O Estado do Mato Grosso poderá ter nova metodologia para as compras públicas. Na próxima sexta-feira, 24, durante a Sessão Itinerante da Câmara dos Deputados, que será realizada na Assembleia Legislativa do Mato Grosso, haverá um debate sobre um código próprio de licitações e contratos. Em pauta, está o Projeto de Lei de autoria do presidente da Assembleia, deputado Guilherme Maluf (PSDB), que estabelece novas regras e metodologia para as licitações públicas em Mato Grosso.

“Vamos entregar pessoalmente ao presidente da Câmara dos Deputados, Eduardo Cunha (PMDB) a nossa colaboração, que é o projeto de Lei que institui o Código de Licitações e Contratos do Estado de Mato Grosso, já que a atual legislação data de 1993 e nem os valores dos vários modelos de licitações foram corrigidos, o que distorce o processo e acaba gerando desconfiança”, disse Guilherme Maluf.

A proposta de mudança foi iniciada a partir do voto do conselheiro do Tribunal de Contas de Mato Grosso Antônio Joaquim no julgamento de uma consulta do município de Campos de Júlio. Em encontro com o presidente do TCE/MT, conselheiro Waldir Teis, o presidente da Assembleia Legislativa manifestou seu interesse em aprimorar a legislação atualmente em vigor, o que originou a necessidade de preparação de um estudo a ser apresentado aos deputados estaduais.

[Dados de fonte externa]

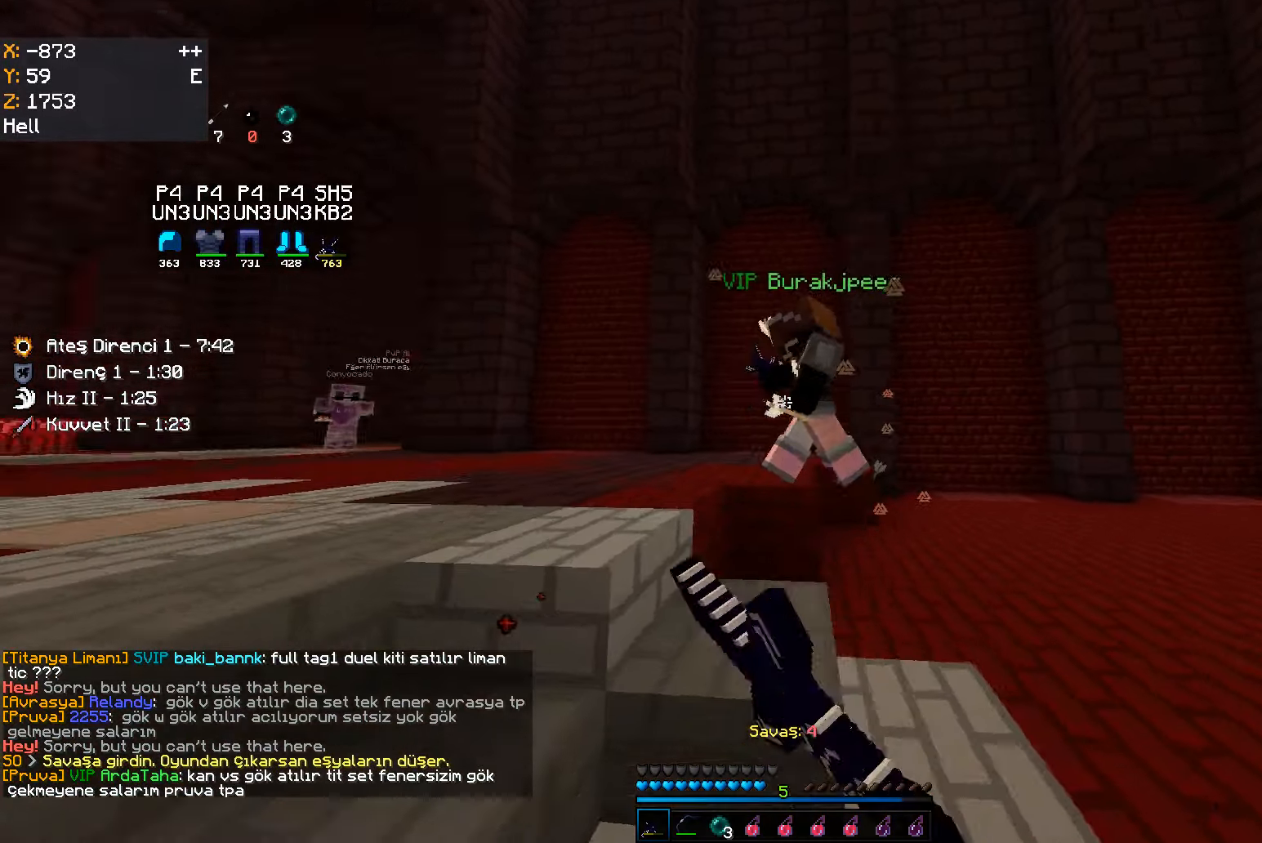
{"keys": ["a", "w"], "mouse": [], "events": [[150, "mouse_left", "up"]]}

Simplificação e desburocratização

Segundo Maluf, não houve alteração no teor das determinações da lei, apenas os valores foram corrigidos em razão da defasagem. A novidade do código é o fim das modalidades Carta Convite e Tomada de Preço. O atual presidente do TCE/MT determinou que a proposta fosse analisada por outros Tribunais de Contas dos Estados e dos Municípios para que haja uma profunda avaliação.

“Trata de uma inovação que vai desburocratizar o processo licitatório, assegurando mais transparência e eficiência para os gestores públicos, sem engessar a administração pública ao mesmo tempo em que impede e torna mais rigorosos os tramites em matérias de aquisição de produtos ou serviços”, explica Teis.

Outros estados

Minas Gerais e Maranhão são exemplos de estados que possuem regras próprias para reger licitações e contratos públicos. O estado nordestino possui uma das leis mais avançadas no setor, que reduziu drasticamente a corrupção e a paralisação de obras. “Assim como a proposta do Mato Grosso, no Maranhão nós eliminamos as mesmas modalidades e implementamos o Sistema de Registro de Preços Permanente. Isso evita a insanidade de se ter que realizar licitações demoradas todo ano para compra de bens comuns, como resmas de papel ou tonners para impressoras”, explica o advogado Jorge Ulisses Jacoby Fernandes, um dos idealizadores do Código de Licitações e Contratos do Maranhão.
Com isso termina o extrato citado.